I was around 27 at the time, too. Swimming is a sport where people drop off quite young, and me breaking out at the world level in my mid-twenties was not common at all. I felt I had a responsibility to anyone at a similar age feeling their moment had passed. 

There was just so much emotion involved in my mission to make the Olympics. 

Aside from the sport, the Olympics give athletes this incredible platform to champion different causes. For me, that cause was and is mental health. It worried me that I’d missed an opportunity to contribute to meaningful change by not making Paris. 

It was time to ask myself, ‘Why do I need to be an Olympian to make the world of sport a better place?’ 

I realised that the journey is everything. It’s half the battle. I had still been on that path of trying to reach the Olympics, and everything I had been through was real and valid. I knew how each step felt, and I knew I could still make a difference. 

The path I took led me to something even bigger than Paris: making sure that no other female athlete feels as alone as I once did.

In 2019, when I first struggled with my injuries, I came up with the idea of launching a non-profit organisation called Athlete Interactions. I wanted to create a safe space for female athletes to reach out for help when needed. 

At the start of Athlete Interactions, I talked to lots of female athletes, and we agreed that so many of us suffer in silence. It struck me that we embrace this harmful mindset of believing that suffering is simply part of the path to becoming great. We internalise it and we accept it. 

The desire to change this narrative had been a huge motivation for my swimming career, and in hindsight, missing out on Paris 2024 only fuelled the fire. I used the time and energy I would have expended on the Olympics to focus on growing our work. 

We now have an Athlete Support Network, a programme run by our amazing team of volunteers. They’re on the other end of a phone or video call to support athletes through hard times. 

Whether it’s an injury, the pressure and attention around a big competition, or de-selection: it could be anything. We’re not trying to replicate medical support. We’re just like a supportive teammate, there when needed. 

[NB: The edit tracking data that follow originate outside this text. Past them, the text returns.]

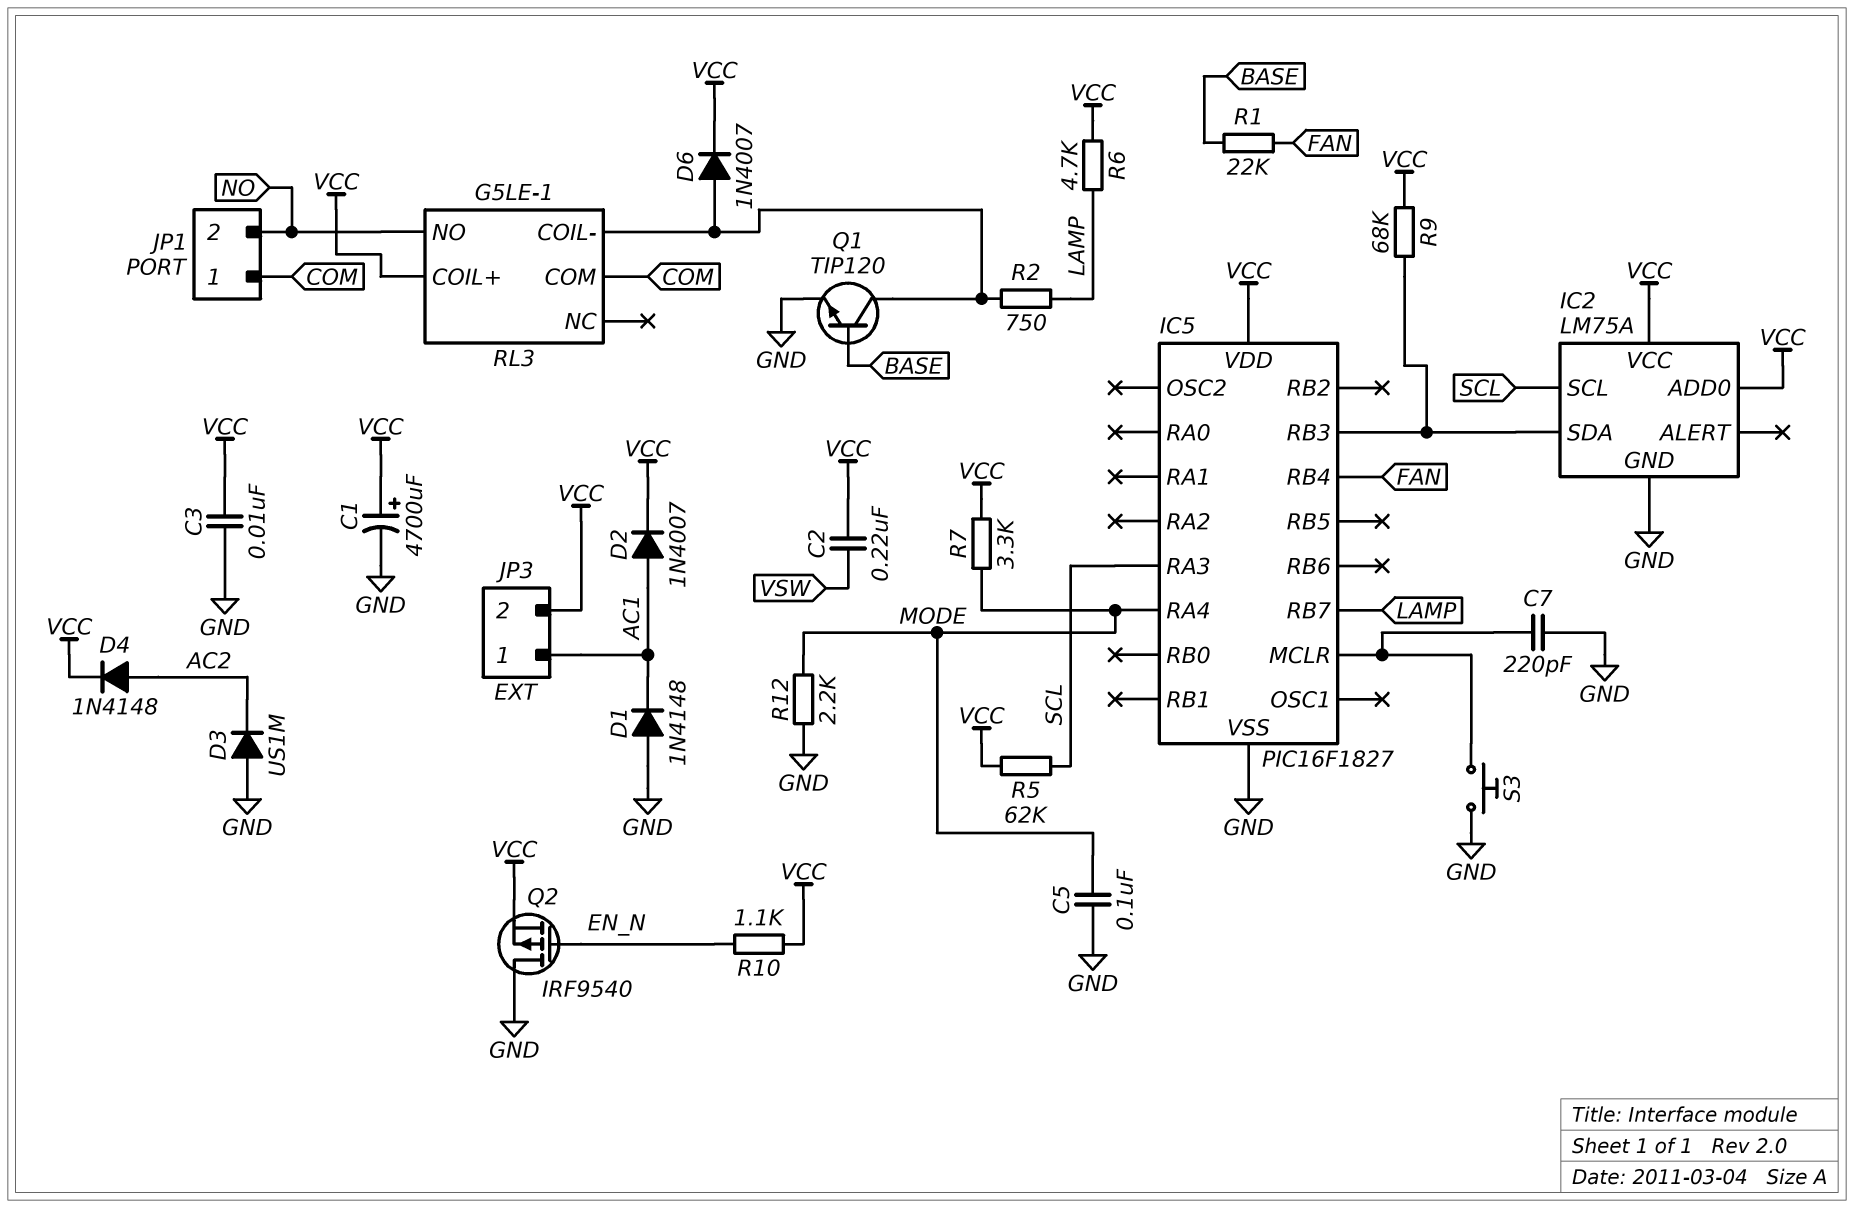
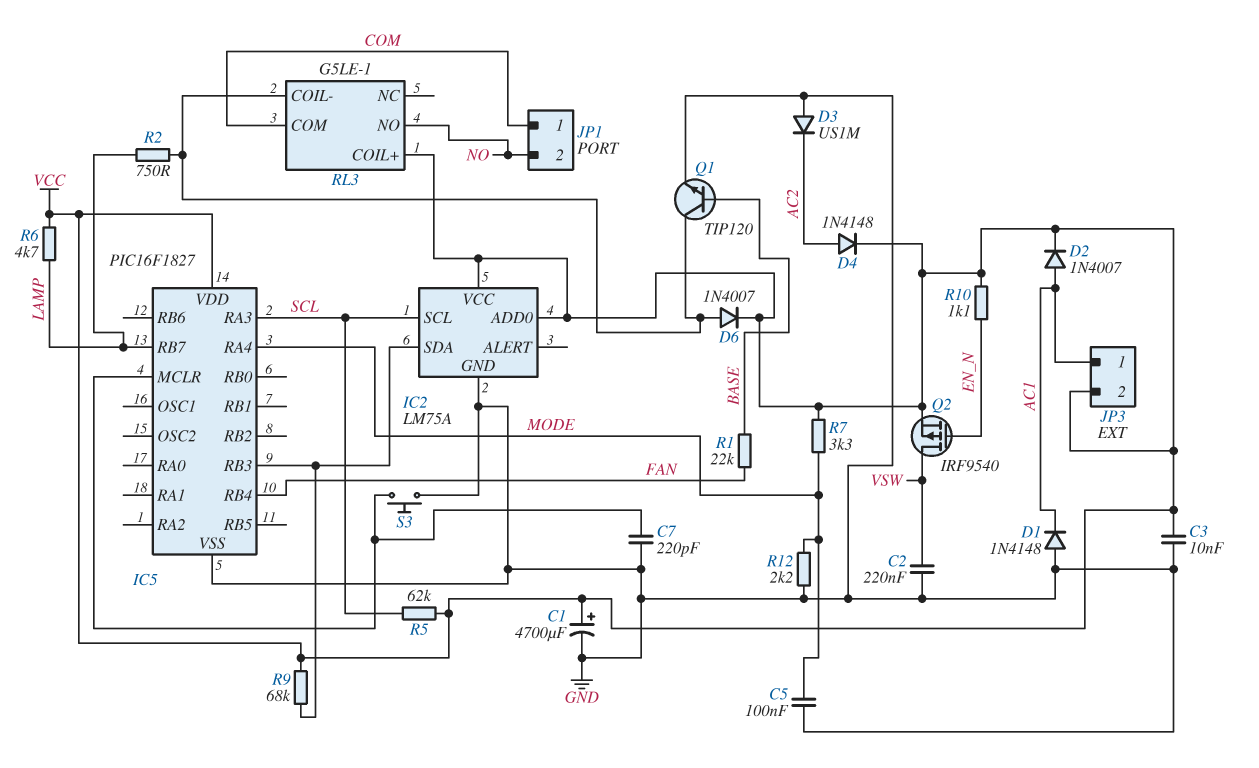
C2: 220nF (VCC, VSW) -> 220nF (GND, VSW)
Q2: PMOS IRF9540 (G EN_N, D GND, S VCC) -> PMOS IRF9540 (G EN_N, D VSW, S VCC)

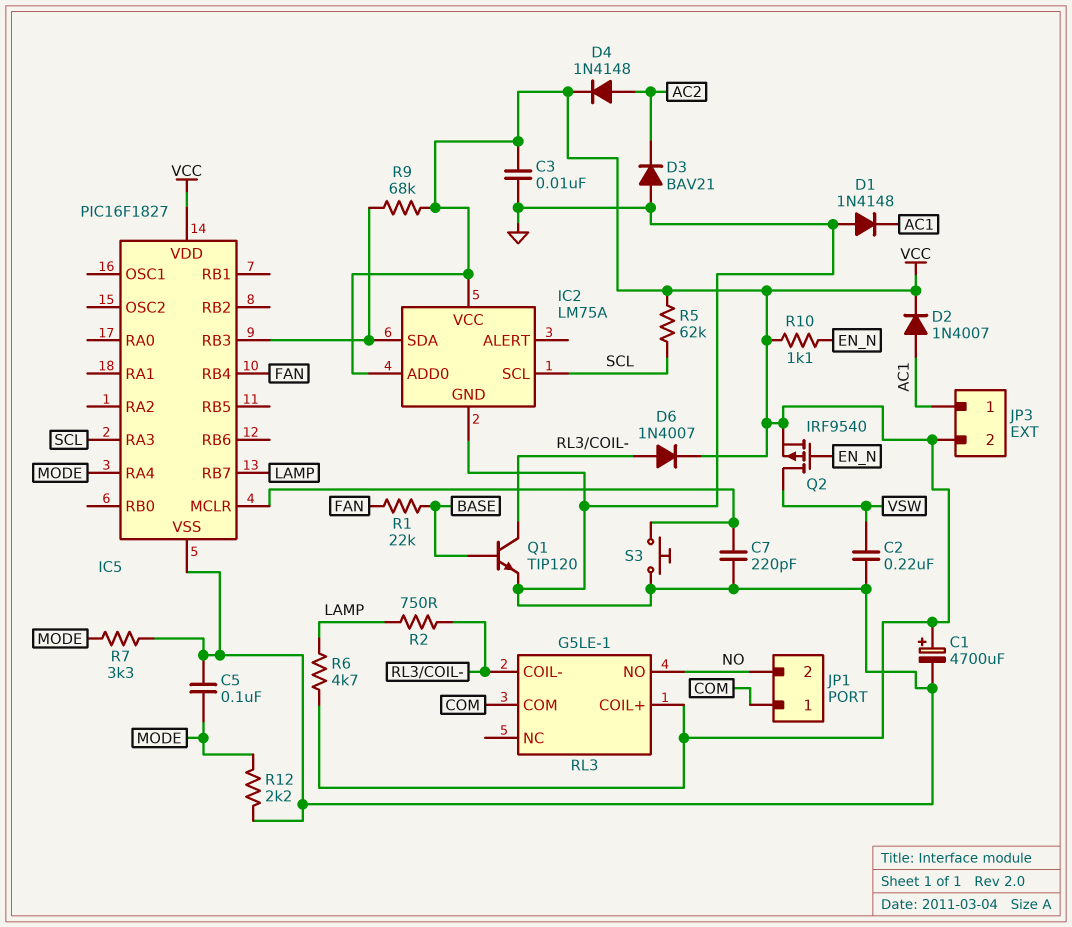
D3: diode US1M (A GND, K AC2) -> diode BAV21 (A GND, K AC2)
R7: 3.3k (MODE, VCC) -> 3.3k (GND, MODE)

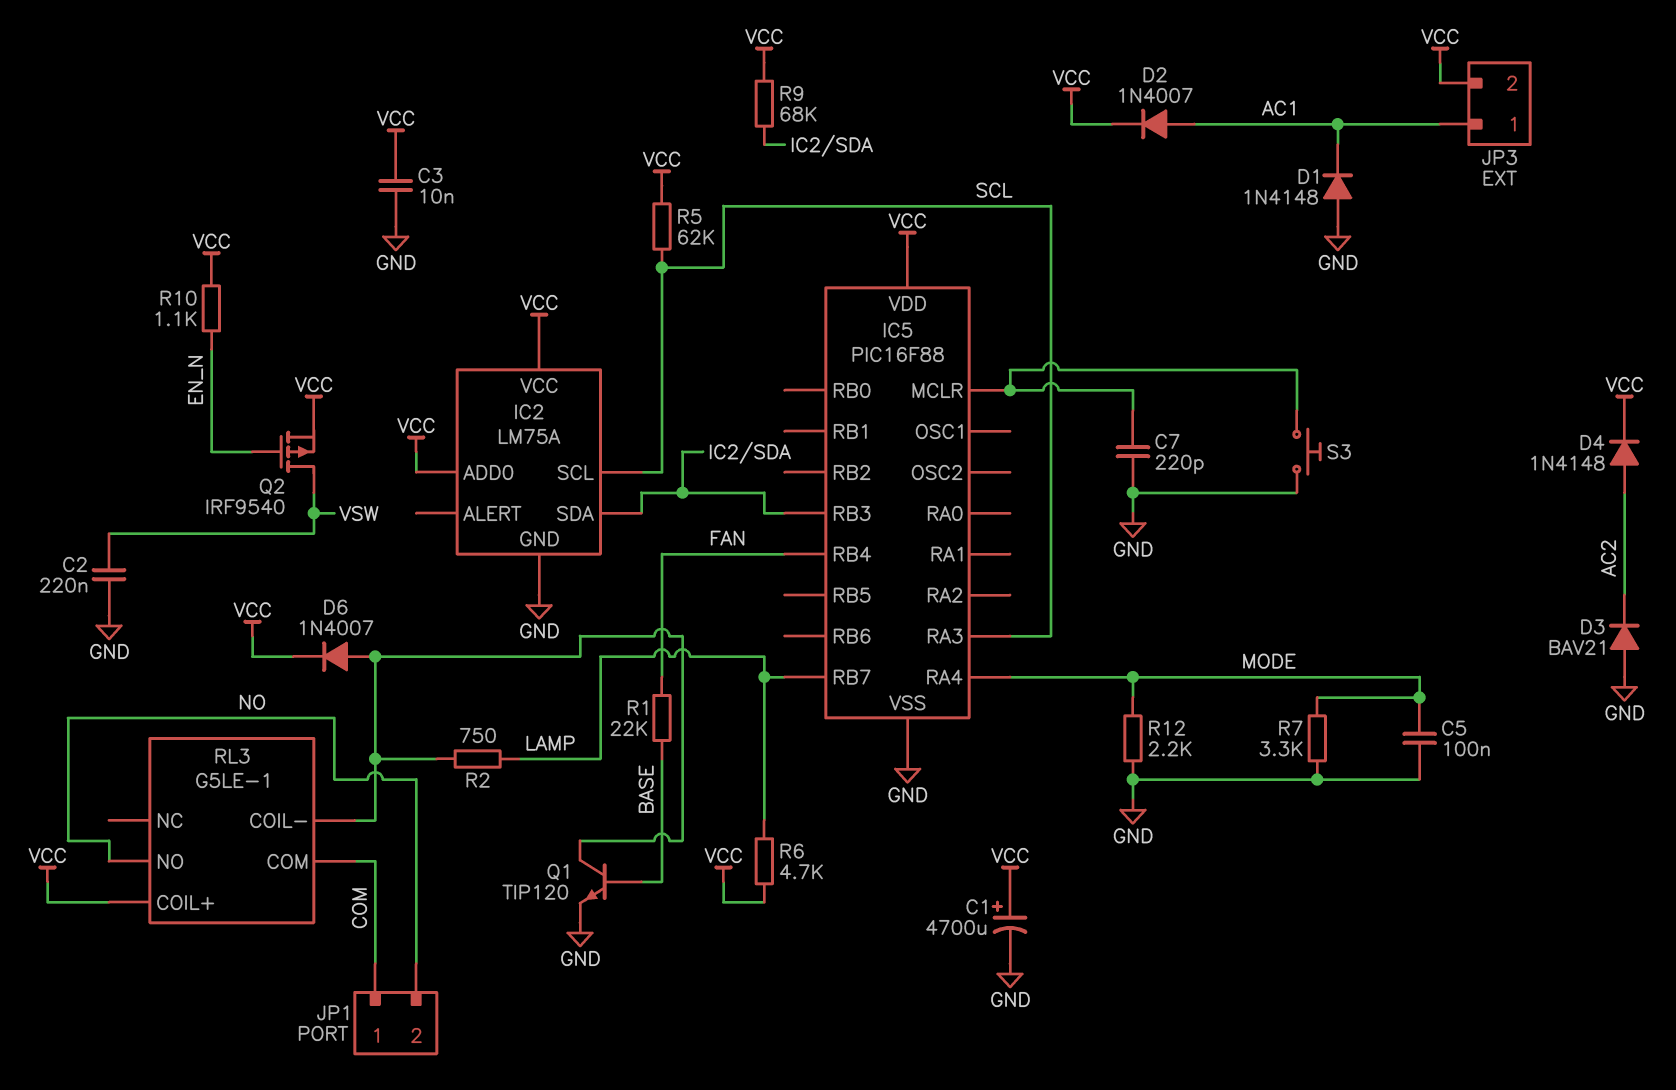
IC5: PIC16F1827 -> PIC16F88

Early 2025, we also held our first live online session, which focused on student-athlete life, and we have plans to run a research project to help us better understand how we can best support our community. 

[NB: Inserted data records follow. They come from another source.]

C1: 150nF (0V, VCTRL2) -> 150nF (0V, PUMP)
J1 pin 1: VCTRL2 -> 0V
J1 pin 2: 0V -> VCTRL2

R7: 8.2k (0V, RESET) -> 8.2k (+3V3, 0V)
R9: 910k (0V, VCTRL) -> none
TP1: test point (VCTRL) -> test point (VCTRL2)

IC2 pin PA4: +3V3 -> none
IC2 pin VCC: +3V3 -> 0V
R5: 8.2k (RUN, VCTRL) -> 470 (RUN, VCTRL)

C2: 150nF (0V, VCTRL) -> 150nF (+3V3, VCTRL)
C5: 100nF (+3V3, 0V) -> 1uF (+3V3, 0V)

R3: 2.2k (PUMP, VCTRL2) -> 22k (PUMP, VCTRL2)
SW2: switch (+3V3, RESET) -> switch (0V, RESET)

So, while I absolutely didn’t feel it at the time, I see now that the path I took led me to something even bigger than Paris: making sure that no other female athlete feels as alone as I once did. 

I know from experience how powerful a conversation can be. That chat with my swimming nutritionist changed everything for me – I will always remember it as my turning point. 

But it shouldn’t be so difficult to find the safe spaces needed to share what we’re going through. 

That’s what I want to change. That’s what I’m racing for.